The use of environmental factors to determine corrugated packaging strength requirements is a fundamental necessity. It allows engineers to establish safety factors for corrugated packaging to withstand top to bottom compressive loads in the environments that the packaging will be exposed to, such as the distribution and warehouse conditions. To date, the equations used to calculate these safety factors have been based on data derived in the 1960s and ’70s, using commercially available substrates of that era. The values are published in the 
Fibre Box Association’s “Fibre Box Handbook,” which is used by corrugated packaging designers as a key technical resource.

Major advances in papermaking technology have been made since that time. Modern substrates are significantly different, with variations in furnish, fiber orientation and improvements in manufacturing technology. Recognizing significant value in revisiting the fundamental mechanics used in the calculations to account for these advancements, the corrugated industry commissioned research and is developing new guidelines that will be ratified and published this June. For the first time, recommended compression strength adjustments for relative humidity will be predicated not on calculated estimates, but on material testing of boxes made with today’s advanced machinery. 

The purpose of the technical research project was to systematically examine the details of corrugated industry assumptions about the effect of moisture content on the top to bottom compression of average boxes in the marketplace today. The goal was to either validate or correct the environmental factors (published in the mid-1990s) that are used as a basis for box design in calculating and achieving the box customers’ top to bottom compression needs, as driven by relative humidity.

New recommendations will be made, based on laboratory testing of 3,000 boxes in controlled environments with relative humidity levels from 30 to 90 percent. The testing measured changes in box performance of 30 different marketplace-average boxes, each under the range of seven specified conditions, and provided quantifiable data for calculating new guidelines for compression strength requirements based on this real-world experience. 

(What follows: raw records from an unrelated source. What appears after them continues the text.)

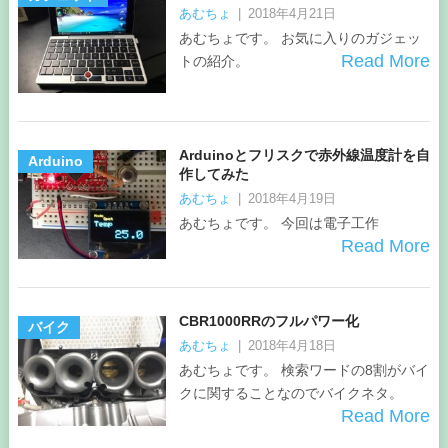
あむちょ
|
2018年4月21日
あむちょです。 お気に入りのガジェッ
Read More
トの紹介。
Arduinoとフリスクで赤外線温度計を自
Arduino
作してみた
あむちょ
|
2018年4月19日
あむちょです。 今回は電子工作
Read More
CBR1000RRのフルパワー化
バイク
あむちょ
|
2018年4月18日
あむちょです。 検索ワードの8割がバイ
クに関することなのでバイクネタ。
Read More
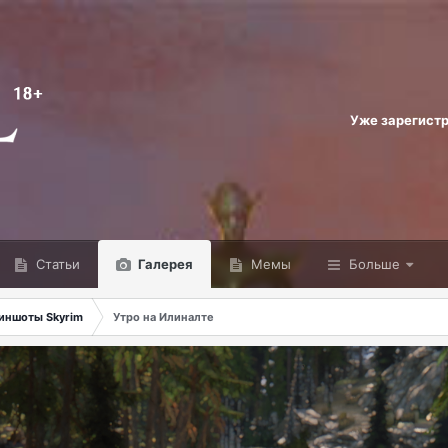
Уже зарегист
Статьи
Галерея
Мемы
Больше
иншоты Skyrim
Утро на Илиналте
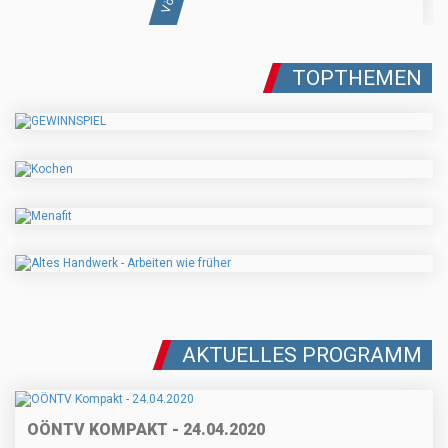
TOPTHEMEN
AKTUELLES PROGRAMM
OÖNTV KOMPAKT - 24.04.2020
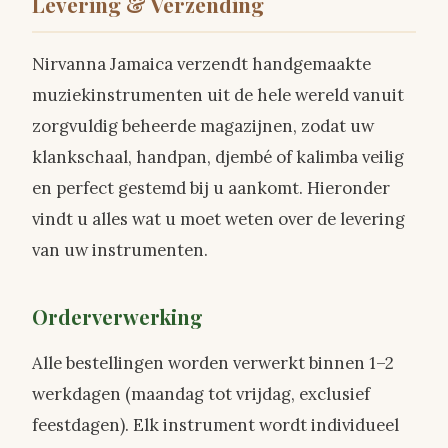
Levering & Verzending
Nirvanna Jamaica verzendt handgemaakte
muziekinstrumenten uit de hele wereld vanuit
zorgvuldig beheerde magazijnen, zodat uw
klankschaal, handpan, djembé of kalimba veilig
en perfect gestemd bij u aankomt. Hieronder
vindt u alles wat u moet weten over de levering
van uw instrumenten.
Orderverwerking
Alle bestellingen worden verwerkt binnen 1–2
werkdagen (maandag tot vrijdag, exclusief
feestdagen). Elk instrument wordt individueel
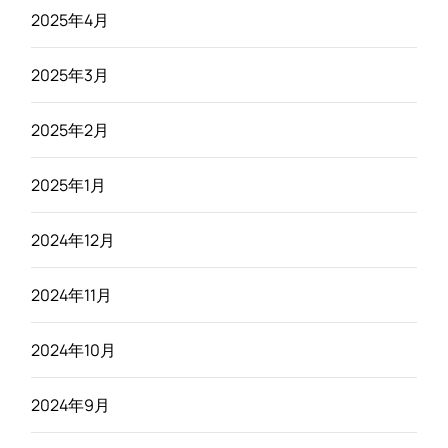
2025年4月
2025年3月
2025年2月
2025年1月
2024年12月
2024年11月
2024年10月
2024年9月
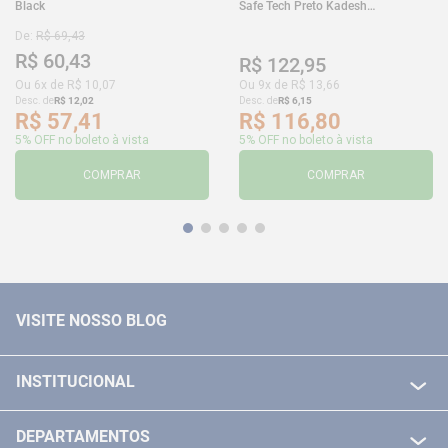
Black
Safe Tech Preto Kadesh
35A50PLA2PR30
De:
R$
69
,
43
R$
60
,
43
R$
122
,
95
Ou
6
x de
R$
10
,
07
Ou
9
x de
R$
13
,
66
Desc. de
R$
12
,
02
Desc. de
R$
6
,
15
R$
57
,
41
R$
116
,
80
5% OFF no boleto à vista
5% OFF no boleto à vista
COMPRAR
COMPRAR
VISITE NOSSO BLOG
INSTITUCIONAL
QUEM SOMOS
DEPARTAMENTOS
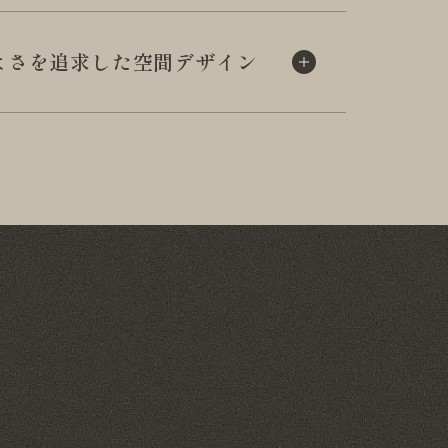
よさを追求した
空間デザイン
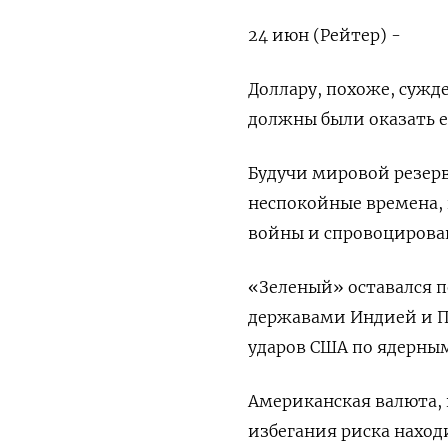
24 июн (Рейтер) -
Доллару, похоже, сужде
должны были оказать е
Будучи мировой резерв
неспокойные времена, 
войны и спровоцирова
«Зеленый» оставался 
державами Индией и П
ударов США по ядерным
Американская валюта, 
избегания риска наход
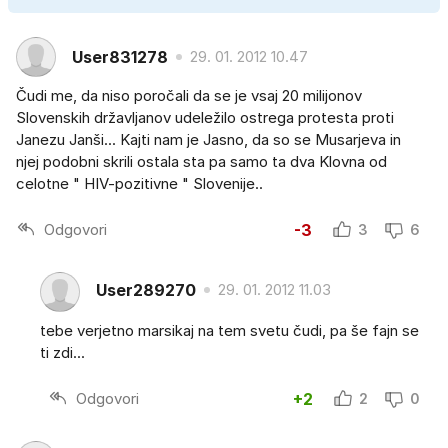
User831278
29. 01. 2012 10.47
Čudi me, da niso poročali da se je vsaj 20 milijonov
Slovenskih državljanov udeležilo ostrega protesta proti
Janezu Janši... Kajti nam je Jasno, da so se Musarjeva in
njej podobni skrili ostala sta pa samo ta dva Klovna od
celotne " HIV-pozitivne " Slovenije..
Odgovori
-3
3
6
User289270
29. 01. 2012 11.03
tebe verjetno marsikaj na tem svetu čudi, pa še fajn se
ti zdi...
Odgovori
+2
2
0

The net result of this research is very good news for the packaging industry: It has been proven that for most environmental conditions, stronger corrugated boxes can be produced with less raw material without compromising performance. Even the most humid environments may only compel environmental factors almost as high as the past factors. Bottom line? Better boxes can be made more economically even as raw material usage is reduced, supporting sustainability goals. New specification guidelines will be available from the Fibre Box Association.